Intestinal Microbiota Distinguish Gout Patients from Healthy Humans

382

Citations

34

References

2016

Year

TLDR

Current blood‑based gout diagnosis has low sensitivity and hysteresis. The study proposes the Microbial Index of Gout as a novel, sensitive, non‑invasive diagnostic strategy. This index is derived from fecal microbiota profiles. In a 68‑member cohort, gout patients exhibited a distinct intestinal microbiota with enrichment of *Bacteroides caccae* and *Bacteroides xylanisolvens*, depletion of *Faecalibacterium prausnitzii* and *Bifidobacterium pseudocatenulatum*, and disrupted purine degradation and butyrate biosynthesis; a 17‑bacteria model achieved 88.9% diagnostic accuracy, outperforming serum uric acid, and the microbial profile resembled that of type‑2 diabetes more than liver cirrhosis.

Abstract

Current blood-based approach for gout diagnosis can be of low sensitivity and hysteretic. Here via a 68-member cohort of 33 healthy and 35 diseased individuals, we reported that the intestinal microbiota of gout patients are highly distinct from healthy individuals in both organismal and functional structures. In gout, Bacteroides caccae and Bacteroides xylanisolvens are enriched yet Faecalibacterium prausnitzii and Bifidobacterium pseudocatenulatum depleted.

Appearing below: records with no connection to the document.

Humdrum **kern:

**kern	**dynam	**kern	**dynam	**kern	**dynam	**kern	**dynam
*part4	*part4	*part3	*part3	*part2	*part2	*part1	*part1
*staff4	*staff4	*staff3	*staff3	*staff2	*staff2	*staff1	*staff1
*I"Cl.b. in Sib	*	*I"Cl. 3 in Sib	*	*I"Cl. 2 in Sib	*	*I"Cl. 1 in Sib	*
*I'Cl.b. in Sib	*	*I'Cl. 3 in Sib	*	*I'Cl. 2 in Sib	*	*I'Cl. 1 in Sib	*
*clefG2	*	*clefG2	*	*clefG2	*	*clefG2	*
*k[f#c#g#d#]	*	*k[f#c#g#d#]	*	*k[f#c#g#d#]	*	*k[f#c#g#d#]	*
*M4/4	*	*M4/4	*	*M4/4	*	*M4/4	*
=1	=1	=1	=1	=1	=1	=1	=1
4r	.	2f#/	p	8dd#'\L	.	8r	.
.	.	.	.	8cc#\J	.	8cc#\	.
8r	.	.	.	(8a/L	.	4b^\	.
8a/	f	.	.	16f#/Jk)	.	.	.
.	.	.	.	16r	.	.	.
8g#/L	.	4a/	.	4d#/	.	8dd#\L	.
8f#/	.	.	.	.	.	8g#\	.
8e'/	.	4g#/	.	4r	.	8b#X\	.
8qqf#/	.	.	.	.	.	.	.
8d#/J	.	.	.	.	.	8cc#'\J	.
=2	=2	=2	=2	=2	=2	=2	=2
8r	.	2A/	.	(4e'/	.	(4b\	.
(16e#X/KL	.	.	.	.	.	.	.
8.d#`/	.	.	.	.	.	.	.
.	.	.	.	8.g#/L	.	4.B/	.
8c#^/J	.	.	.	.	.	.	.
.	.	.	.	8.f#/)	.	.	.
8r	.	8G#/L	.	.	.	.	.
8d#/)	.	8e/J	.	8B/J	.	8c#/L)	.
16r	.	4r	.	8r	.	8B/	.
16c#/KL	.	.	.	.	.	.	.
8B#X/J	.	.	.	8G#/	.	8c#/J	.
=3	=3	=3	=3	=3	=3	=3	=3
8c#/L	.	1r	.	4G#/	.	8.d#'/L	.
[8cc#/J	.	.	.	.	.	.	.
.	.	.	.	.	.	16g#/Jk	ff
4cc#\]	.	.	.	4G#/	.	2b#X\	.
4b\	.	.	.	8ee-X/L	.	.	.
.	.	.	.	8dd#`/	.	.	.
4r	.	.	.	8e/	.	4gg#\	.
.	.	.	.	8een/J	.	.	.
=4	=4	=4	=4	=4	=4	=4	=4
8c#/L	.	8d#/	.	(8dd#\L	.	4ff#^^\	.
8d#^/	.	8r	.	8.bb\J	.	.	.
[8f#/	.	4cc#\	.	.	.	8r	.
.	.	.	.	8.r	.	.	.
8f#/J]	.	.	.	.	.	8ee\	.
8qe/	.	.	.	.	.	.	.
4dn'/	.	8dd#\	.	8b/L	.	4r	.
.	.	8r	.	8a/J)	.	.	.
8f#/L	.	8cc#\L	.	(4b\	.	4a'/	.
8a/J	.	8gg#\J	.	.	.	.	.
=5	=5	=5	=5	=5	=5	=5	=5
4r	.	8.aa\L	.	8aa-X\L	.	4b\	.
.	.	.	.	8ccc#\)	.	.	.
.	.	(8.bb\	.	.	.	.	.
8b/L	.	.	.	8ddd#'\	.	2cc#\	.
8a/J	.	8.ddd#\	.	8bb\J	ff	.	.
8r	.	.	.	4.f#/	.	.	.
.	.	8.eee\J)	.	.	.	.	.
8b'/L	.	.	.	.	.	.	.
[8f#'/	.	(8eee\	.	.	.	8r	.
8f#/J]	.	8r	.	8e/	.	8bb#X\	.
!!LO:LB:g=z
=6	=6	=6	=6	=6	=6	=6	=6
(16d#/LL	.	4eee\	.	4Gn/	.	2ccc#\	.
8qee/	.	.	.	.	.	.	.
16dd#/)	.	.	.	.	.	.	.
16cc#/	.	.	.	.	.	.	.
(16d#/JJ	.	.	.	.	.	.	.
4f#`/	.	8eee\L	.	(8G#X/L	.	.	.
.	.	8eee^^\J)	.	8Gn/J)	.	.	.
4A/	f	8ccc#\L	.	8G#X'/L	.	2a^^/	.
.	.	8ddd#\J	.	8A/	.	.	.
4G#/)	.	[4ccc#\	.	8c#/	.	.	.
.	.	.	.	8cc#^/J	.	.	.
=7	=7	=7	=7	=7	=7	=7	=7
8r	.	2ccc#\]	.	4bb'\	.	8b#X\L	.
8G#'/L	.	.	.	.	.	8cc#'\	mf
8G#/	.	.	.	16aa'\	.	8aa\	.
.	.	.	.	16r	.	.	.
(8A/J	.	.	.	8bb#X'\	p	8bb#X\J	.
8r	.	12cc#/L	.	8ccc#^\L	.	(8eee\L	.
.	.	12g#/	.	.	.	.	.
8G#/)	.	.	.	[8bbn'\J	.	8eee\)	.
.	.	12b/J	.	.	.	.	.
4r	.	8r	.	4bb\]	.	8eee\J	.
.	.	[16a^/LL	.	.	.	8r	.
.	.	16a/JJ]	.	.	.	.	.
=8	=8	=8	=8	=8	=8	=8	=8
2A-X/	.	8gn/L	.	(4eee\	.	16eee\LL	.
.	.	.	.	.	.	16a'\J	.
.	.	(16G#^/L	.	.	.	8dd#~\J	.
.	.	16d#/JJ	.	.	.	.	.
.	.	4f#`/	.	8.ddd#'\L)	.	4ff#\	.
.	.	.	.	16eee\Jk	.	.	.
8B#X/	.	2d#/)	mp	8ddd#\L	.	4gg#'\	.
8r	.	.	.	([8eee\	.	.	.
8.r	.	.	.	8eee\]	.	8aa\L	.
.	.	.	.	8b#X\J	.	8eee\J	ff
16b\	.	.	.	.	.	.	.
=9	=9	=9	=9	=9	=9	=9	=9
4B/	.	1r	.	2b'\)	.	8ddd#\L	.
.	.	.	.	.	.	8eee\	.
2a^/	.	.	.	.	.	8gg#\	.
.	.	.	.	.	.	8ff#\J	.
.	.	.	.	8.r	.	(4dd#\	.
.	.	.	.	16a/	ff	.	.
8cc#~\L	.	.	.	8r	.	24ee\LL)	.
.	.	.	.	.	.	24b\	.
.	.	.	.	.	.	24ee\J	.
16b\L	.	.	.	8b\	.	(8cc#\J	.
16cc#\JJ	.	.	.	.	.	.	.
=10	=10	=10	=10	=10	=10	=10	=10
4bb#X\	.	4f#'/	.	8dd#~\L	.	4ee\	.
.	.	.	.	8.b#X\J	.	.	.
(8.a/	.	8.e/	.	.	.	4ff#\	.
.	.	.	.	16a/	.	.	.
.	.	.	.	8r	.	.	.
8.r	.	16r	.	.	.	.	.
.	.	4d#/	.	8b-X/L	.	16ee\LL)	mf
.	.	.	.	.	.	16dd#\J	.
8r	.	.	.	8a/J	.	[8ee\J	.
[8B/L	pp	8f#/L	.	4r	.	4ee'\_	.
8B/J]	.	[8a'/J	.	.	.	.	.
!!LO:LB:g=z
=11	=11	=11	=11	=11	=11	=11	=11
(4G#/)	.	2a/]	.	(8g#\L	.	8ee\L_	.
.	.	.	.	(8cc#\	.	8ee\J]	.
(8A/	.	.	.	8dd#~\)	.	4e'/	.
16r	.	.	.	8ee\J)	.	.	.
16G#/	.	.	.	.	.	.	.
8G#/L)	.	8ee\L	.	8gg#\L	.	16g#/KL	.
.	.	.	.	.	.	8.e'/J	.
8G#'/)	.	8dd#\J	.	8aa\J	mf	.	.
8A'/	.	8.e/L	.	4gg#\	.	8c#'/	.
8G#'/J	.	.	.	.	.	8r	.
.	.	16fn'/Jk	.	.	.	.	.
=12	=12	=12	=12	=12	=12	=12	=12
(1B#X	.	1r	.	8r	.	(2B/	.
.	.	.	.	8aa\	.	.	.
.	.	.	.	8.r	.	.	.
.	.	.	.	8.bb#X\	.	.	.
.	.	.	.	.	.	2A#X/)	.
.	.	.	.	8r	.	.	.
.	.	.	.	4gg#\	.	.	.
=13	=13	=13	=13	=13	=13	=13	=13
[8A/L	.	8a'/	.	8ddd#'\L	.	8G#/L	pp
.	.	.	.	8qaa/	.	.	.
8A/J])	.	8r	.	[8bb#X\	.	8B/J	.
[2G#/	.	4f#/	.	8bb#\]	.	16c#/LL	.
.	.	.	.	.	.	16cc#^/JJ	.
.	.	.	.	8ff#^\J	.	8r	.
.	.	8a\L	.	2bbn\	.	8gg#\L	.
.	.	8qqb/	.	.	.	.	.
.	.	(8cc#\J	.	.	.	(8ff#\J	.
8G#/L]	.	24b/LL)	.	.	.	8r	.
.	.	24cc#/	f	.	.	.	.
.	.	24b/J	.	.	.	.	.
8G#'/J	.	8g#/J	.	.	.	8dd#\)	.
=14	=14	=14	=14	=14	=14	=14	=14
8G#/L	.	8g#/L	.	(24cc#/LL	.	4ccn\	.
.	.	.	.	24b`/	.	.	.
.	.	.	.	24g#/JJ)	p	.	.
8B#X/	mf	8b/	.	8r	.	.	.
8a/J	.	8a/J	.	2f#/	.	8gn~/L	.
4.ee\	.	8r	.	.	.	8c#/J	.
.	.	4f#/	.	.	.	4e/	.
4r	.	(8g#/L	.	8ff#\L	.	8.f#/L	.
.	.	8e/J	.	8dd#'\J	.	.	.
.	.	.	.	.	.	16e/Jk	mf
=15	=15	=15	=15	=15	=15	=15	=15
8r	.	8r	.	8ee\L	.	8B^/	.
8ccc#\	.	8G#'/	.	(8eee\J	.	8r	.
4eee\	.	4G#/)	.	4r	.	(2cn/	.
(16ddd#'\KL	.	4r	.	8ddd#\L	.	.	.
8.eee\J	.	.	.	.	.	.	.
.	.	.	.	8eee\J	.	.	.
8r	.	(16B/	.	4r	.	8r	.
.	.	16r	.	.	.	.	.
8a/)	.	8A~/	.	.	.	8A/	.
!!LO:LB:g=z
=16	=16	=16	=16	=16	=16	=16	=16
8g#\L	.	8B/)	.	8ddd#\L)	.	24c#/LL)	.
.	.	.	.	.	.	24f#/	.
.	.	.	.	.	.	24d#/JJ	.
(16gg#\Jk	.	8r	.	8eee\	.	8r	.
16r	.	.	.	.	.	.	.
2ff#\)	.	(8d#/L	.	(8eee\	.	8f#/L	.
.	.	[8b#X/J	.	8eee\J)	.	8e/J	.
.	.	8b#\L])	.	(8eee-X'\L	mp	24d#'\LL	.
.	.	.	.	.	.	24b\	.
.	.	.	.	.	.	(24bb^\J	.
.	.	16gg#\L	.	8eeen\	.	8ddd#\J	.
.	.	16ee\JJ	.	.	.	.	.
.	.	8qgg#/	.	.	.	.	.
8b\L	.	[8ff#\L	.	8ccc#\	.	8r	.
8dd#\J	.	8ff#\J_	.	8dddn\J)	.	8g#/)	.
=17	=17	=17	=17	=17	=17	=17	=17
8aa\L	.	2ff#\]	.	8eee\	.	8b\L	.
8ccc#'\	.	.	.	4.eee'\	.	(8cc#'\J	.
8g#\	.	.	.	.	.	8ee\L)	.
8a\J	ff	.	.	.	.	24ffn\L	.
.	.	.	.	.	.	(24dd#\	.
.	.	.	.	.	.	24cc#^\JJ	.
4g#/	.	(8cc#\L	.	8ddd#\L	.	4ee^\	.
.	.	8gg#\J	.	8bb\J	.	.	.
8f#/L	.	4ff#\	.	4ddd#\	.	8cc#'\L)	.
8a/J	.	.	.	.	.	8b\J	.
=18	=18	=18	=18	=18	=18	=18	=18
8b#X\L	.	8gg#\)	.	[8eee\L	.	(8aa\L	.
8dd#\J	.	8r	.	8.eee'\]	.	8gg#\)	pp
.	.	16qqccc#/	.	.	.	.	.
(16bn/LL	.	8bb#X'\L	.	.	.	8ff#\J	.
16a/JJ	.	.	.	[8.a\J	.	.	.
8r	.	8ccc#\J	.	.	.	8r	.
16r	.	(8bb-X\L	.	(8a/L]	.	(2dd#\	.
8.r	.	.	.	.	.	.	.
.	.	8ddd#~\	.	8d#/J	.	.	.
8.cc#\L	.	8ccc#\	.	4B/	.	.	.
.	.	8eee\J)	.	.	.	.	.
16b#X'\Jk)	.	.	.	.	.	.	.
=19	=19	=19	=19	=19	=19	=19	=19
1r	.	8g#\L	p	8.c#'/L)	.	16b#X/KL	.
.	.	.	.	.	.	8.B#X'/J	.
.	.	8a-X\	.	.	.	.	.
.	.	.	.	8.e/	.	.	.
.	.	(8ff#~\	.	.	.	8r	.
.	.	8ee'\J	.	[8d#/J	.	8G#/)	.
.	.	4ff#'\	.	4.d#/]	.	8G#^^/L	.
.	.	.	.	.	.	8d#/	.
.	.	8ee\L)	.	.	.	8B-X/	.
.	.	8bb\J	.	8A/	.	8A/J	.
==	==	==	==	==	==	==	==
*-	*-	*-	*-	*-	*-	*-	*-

The established reference microbial gene catalogue for gout revealed disorder in purine degradation and butyric acid biosynthesis in gout patients. In an additional 15-member validation-group, a diagnosis model via 17 gout-associated bacteria reached 88.9% accuracy, higher than the blood-uric-acid based approach. Intestinal microbiota of gout are more similar to those of type-2 diabetes than to liver cirrhosis, whereas depletion of Faecalibacterium prausnitzii and reduced butyrate biosynthesis are shared in each of the metabolic syndromes. Thus the Microbial Index of Gout was proposed as a novel, sensitive and non-invasive strategy for diagnosing gout via fecal microbiota.